That’s a great question. ISO 8601 doesn’t allow timezone offsets on date-only strings.

If you were born in the US, can you buy cigarettes at 12:00 am on your 18th birthday in London?

I’ve never heard of age verification laws caring what timezone you were born in. In fact, you couldn’t even pinpoint this from many people’s ID cards. Plenty of US states span multiple time zones, and I wouldn’t be that surprised if there were a maternity ward out there sitting on a TZ line.

atoav|9 months ago

The answer is that no age related verification-problem in real world is so sensitive that a day plus or minus would make any difference. So they skip the entire clusterfuck of a problem of timezones by just ignoring them.

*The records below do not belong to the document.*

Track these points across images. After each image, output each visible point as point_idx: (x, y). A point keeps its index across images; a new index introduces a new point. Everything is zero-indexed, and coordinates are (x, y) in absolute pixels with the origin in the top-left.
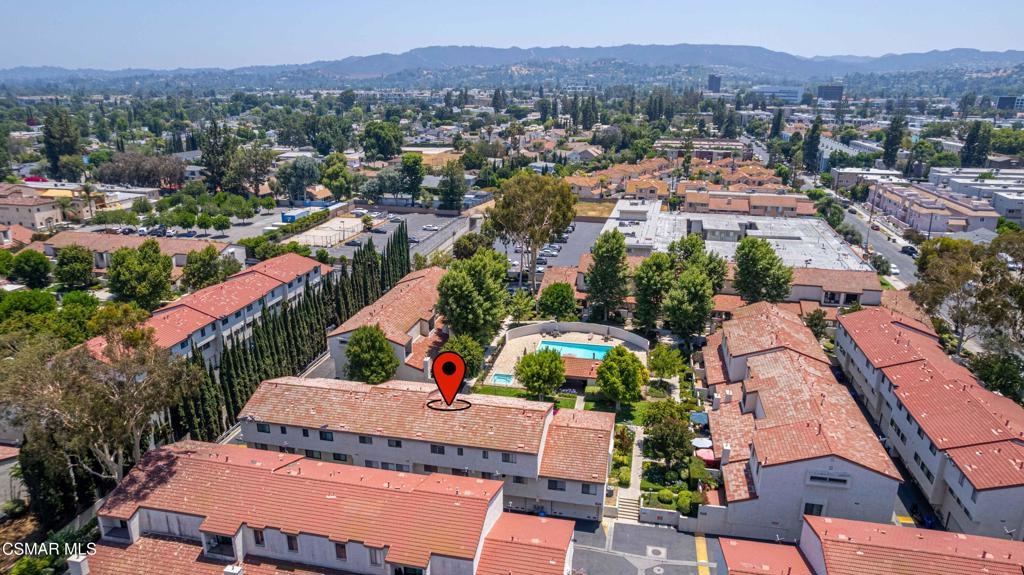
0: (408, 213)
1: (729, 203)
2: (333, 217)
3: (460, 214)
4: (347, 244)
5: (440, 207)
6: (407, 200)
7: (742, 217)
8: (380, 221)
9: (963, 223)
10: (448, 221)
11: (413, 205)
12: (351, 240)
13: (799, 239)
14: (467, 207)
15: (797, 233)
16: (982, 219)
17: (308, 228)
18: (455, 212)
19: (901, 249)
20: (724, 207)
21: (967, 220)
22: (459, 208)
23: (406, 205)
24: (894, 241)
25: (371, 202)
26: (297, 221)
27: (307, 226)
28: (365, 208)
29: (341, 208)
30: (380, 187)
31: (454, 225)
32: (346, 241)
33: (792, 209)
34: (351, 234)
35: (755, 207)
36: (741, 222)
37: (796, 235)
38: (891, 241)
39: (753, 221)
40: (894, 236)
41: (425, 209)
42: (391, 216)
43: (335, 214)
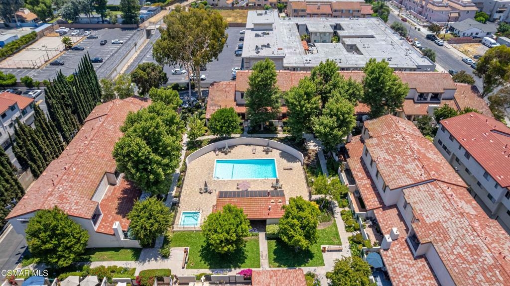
0: (101, 29)
1: (319, 9)
2: (41, 37)
3: (138, 27)
4: (52, 64)
5: (124, 23)
6: (98, 18)
7: (330, 19)
8: (78, 38)
9: (457, 15)
10: (131, 33)
11: (103, 22)
12: (55, 59)
13: (373, 37)
14: (143, 20)
15: (370, 32)
16: (468, 12)
17: (18, 50)
18: (135, 26)
19: (426, 36)
20: (316, 11)
21: (459, 13)
22: (137, 23)
23: (98, 23)
24: (419, 30)
25: (70, 22)
26: (7, 46)
27: (17, 48)
28: (66, 27)
29: (46, 29)
30: (74, 10)
31: (135, 37)
32: (51, 61)
33: (358, 11)
34: (54, 53)
35: (335, 11)
36: (331, 24)
37: (370, 34)
38: (417, 30)
39: (338, 22)
40: (418, 27)
41: (112, 24)
42: (87, 33)
43: (42, 34)
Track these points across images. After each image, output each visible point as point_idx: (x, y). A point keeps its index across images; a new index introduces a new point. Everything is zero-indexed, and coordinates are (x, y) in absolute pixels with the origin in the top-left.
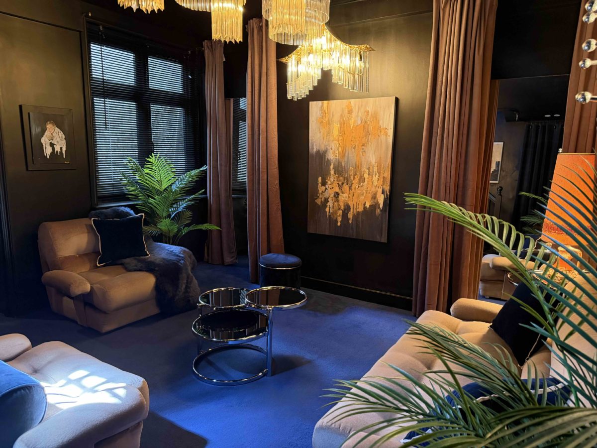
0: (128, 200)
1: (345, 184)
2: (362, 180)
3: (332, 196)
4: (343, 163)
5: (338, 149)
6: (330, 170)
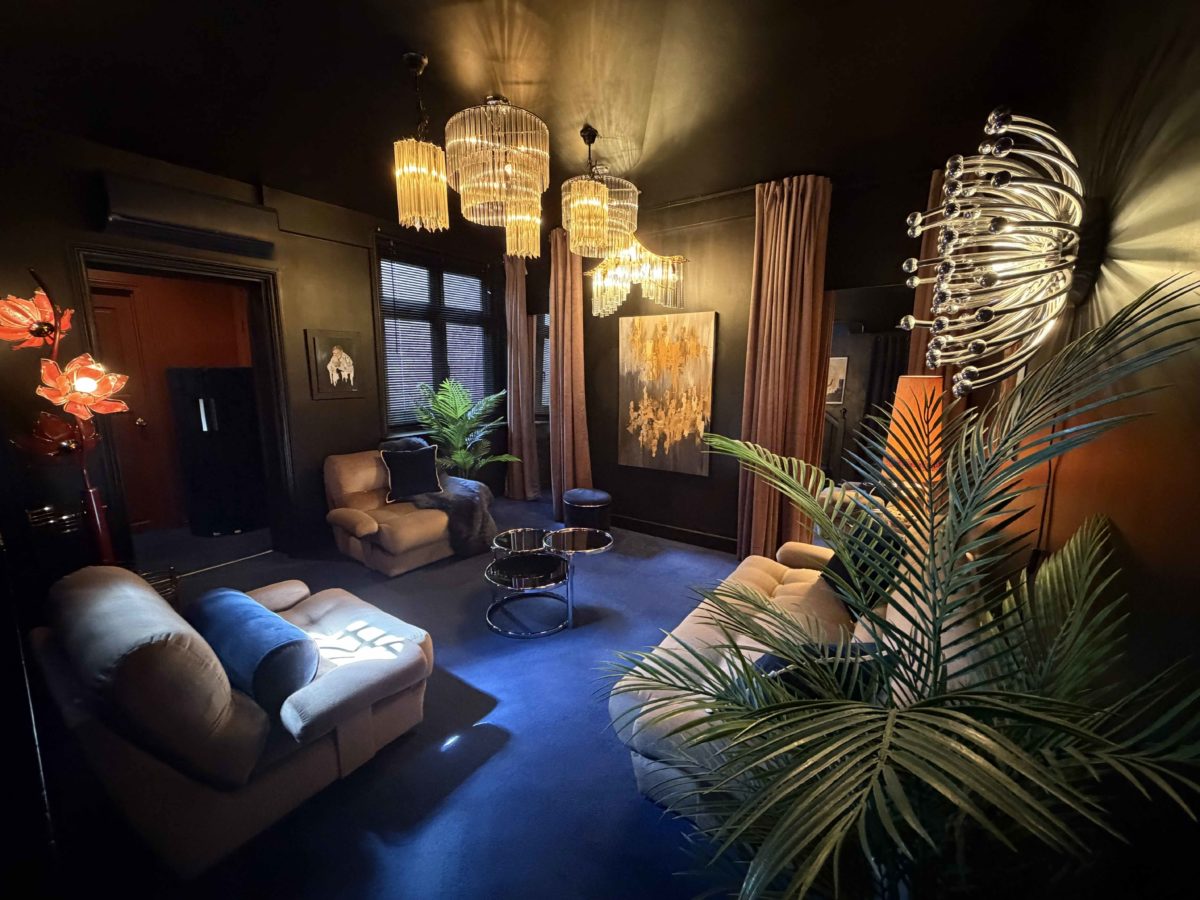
0: (421, 429)
1: (660, 410)
2: (679, 405)
3: (646, 423)
4: (658, 386)
5: (652, 370)
6: (643, 394)
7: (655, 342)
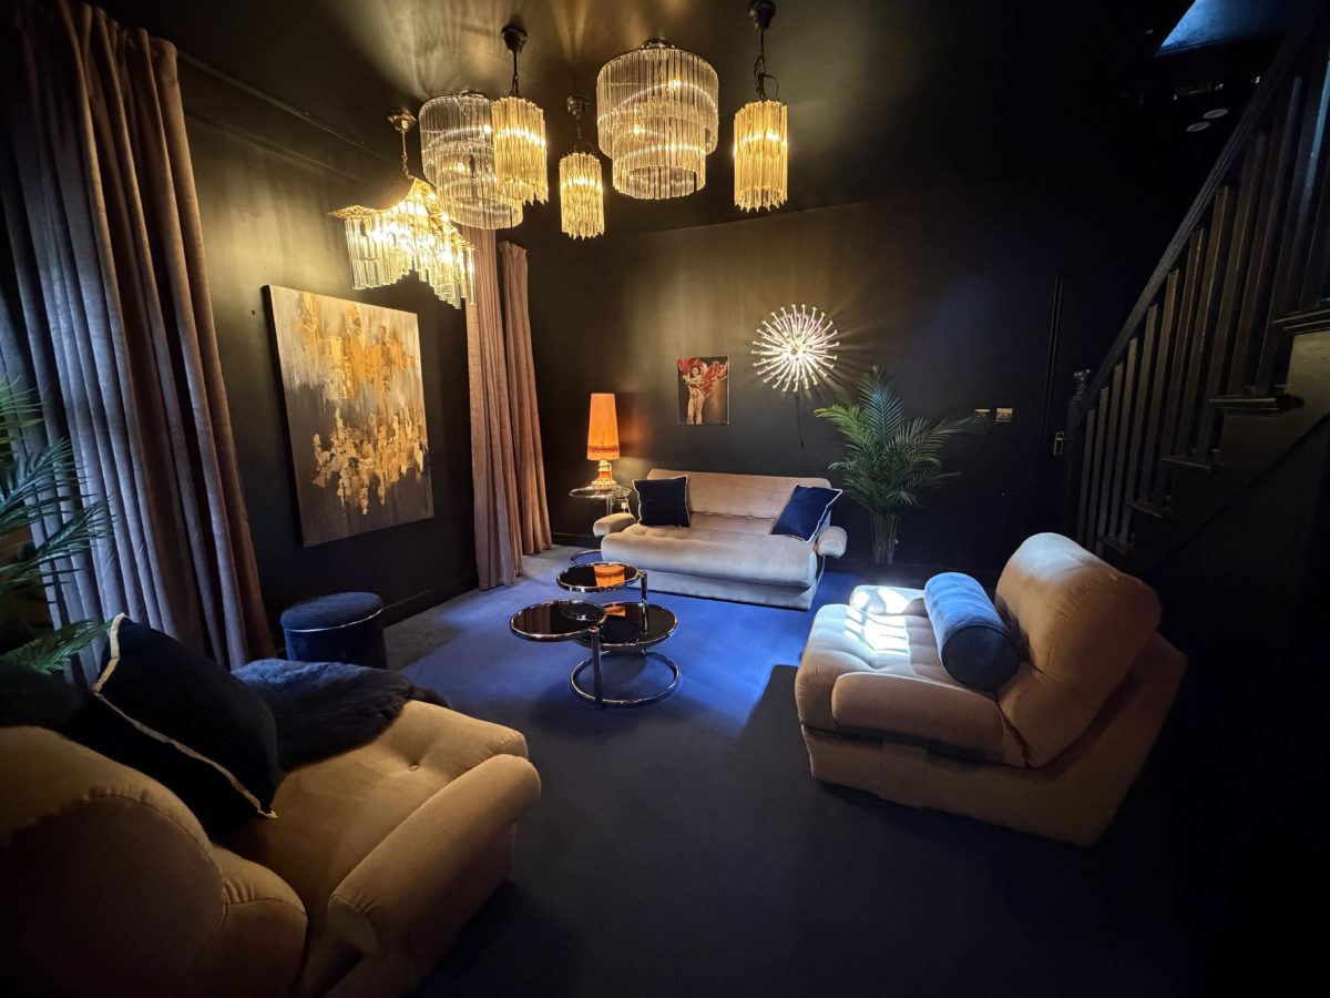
1: (366, 442)
2: (391, 433)
4: (358, 409)
5: (345, 383)
6: (335, 421)
7: (344, 340)
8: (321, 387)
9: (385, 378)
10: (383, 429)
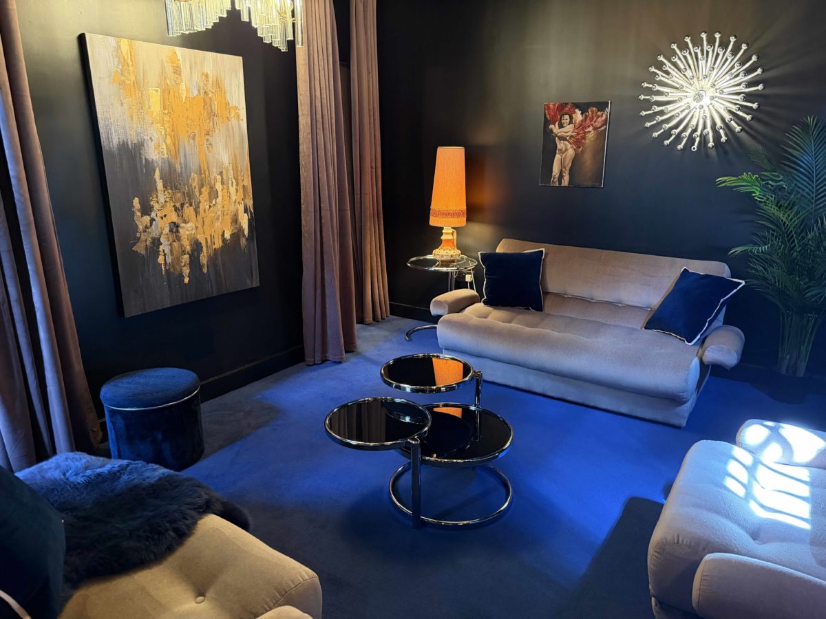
1: (187, 205)
3: (167, 230)
4: (178, 168)
5: (165, 141)
6: (155, 182)
7: (163, 92)
8: (140, 146)
9: (208, 134)
10: (205, 190)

I grew up in a country where you could legally buy beer with 16 and and hard alcohol with 18. So if the answer to "when should someone be allowed to choose to drink alcohol" has a variance of multiple years between countries who cares about a day or two.

ezfe|9 months ago

Simple answer is no, since your ID doesn’t have a time zone of birth on it, they have to read it as local time.

rubslopes|9 months ago

All solutions have problems, but I think UTC midnight is simpler than dealing with mixed date formats in the backend.

ivan_gammel|9 months ago

It’s 2025 and major backend stacks have domain-specific time types like LocalDate etc. Using them is the only correct and actually the simplest solution.

mytailorisrich|9 months ago

If you want to store a date you don't need to store a time, time zone, etc. and your question goes away.

Certainly if you want to store birth dates and do age verification there is no point bothering with these issues, just store calendar date. Trivial to get date for age limit purposes.